# Goal of the exercise:
Extend the news article about the SEC fining five investment advisers under the Marketing Rule, starting after its last sentence.
Extract Block Start
SEC Hits 5 RIAs With Marketing Rule Fines

Reg BI to Be 2025 Exam Priority

“Today’s actions show that we will continue to employ targeted initiatives to ensure that investment advisers fully comply with their obligations under the rule,” Schuster said. “They also serve as a reminder of the benefits to firms that take corrective steps before being contacted by Commission staff.”

GeaSphere also violated other regulatory requirements, “including by making false and misleading statements in advertisements, advertising misleading model performance, being unable to substantiate performance shown in its advertisements, and failing to enter into written agreements with people it compensated for endorsements,” the SEC found.

The order further finds that GeaSphere committed recordkeeping and compliance violations and made misleading statements about its performance to a registered investment company client and that the misleading statements were included in the client’s prospectus filed with the commission.
Extract Block End
Recorded data Block Start
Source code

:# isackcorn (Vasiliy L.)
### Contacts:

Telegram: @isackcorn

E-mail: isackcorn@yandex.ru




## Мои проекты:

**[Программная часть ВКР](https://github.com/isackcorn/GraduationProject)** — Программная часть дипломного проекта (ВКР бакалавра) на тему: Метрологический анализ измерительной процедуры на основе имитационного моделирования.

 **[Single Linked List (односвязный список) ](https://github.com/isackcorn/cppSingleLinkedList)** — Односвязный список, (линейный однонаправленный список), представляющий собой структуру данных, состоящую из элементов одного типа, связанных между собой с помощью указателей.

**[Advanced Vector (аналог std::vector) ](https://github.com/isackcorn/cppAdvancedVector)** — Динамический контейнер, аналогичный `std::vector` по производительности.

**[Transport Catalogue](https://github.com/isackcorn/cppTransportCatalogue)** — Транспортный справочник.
Recorded data Block End
# Result below:
This is the second set of cases that the commission has brought as part of an ongoing targeted sweep concerning Marketing Rule violations after charging nine advisory firms in September 2023.

Natasha Vij Greiner, deputy director of the SEC’s Division of Examinations, who’s now director of the SEC’s Division of Investment Management, said on March 7 that examiners will be ”focusing on marketing in almost every exam. How do you look at a firm without looking at their marketing materials?”